EXERCISE REQUIREMENTS:
a: According to the text on thoughts and mental health, what does talking about problems do to them?
b: For each statement, indicate whether it agrees with the text on thoughts and mental health, and quote the words from the text that decide it. (i) The text allows that some victims are innocent. (ii) The text claims that psychiatrists perpetuate the idea that chemical imbalances cause mental illness. (iii) The text says that people always run their negative thoughts with full awareness.

PROVIDED TEXT:
· · · · ·

Your thoughts create your world. Each individual, therefore, is solely responsible for his mental health. There are no innocent victims – ever.

People who choose to abdicate responsibility for how they live in each moment run self-limiting negative thoughts, often completely outside their awareness, all day long.

Those negative thoughts lower their frequency of vibrations. They find themselves attracting what they do not want in their lives because they can only attract other low vibration people, things and circumstances that vibrate in harmony with them.

Negative thoughts lead to a loss of well being that leads to chemical imbalances. How convenient is that? What a great escape from reality!

Such people, seeking labels that “justify” their lack of productivity or happiness or success, visit psychotherapists and psychiatrists who gladly perpetuate the myth that chemical imbalances cause mental illness.

Psychotherapy: How Talking About Your Problems Prevents Solving Them

When working with a psychotherapist you talk about your problems to move out of pain. Talking about problems makes them worse.

· · · · ·

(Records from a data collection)
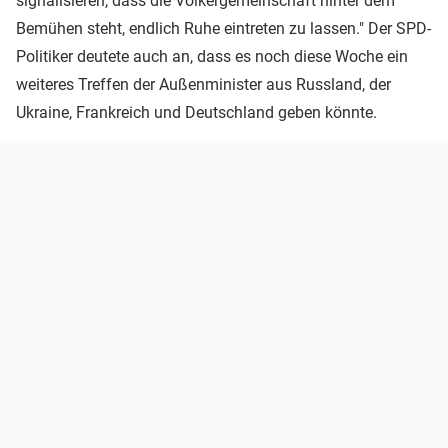
signalisieren, dass die Völkergemeinschaft hinter dem
Bemühen steht, endlich Ruhe eintreten zu lassen." Der SPD-
Politiker deutete auch an, dass es noch diese Woche ein
weiteres Treffen der Außenminister aus Russland, der
Ukraine, Frankreich und Deutschland geben könnte.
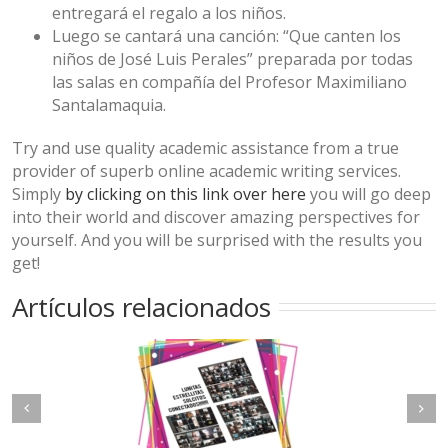
entregará el regalo a los niños.
Luego se cantará una canción: “Que canten los
niños de José Luis Perales” preparada por todas
las salas en compañía del Profesor Maximiliano
Santalamaquia.
Try and use quality academic assistance from a true
provider of superb online academic writing services.
Simply
by clicking on this link over here
you will go deep
into their world and discover amazing perspectives for
yourself. And you will be surprised with the results you
get!
Artículos relacionados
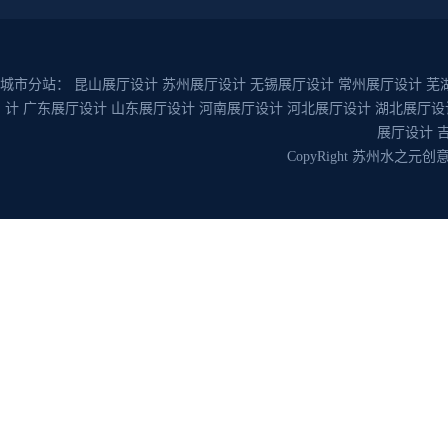
城市分站：
昆山展厅设计
苏州展厅设计
无锡展厅设计
常州展厅设计
芜
计
广东展厅设计
山东展厅设计
河南展厅设计
河北展厅设计
湖北展厅设
展厅设计
CopyRight 苏州水之元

· · · · ·

ACTIVITY ANSWERS:
a: Talking about problems makes them worse.

b:
(i) No: "There are no innocent victims – ever."
(ii) Yes: "psychotherapists and psychiatrists who gladly perpetuate the myth that chemical imbalances cause mental illness"
(iii) No: "often completely outside their awareness"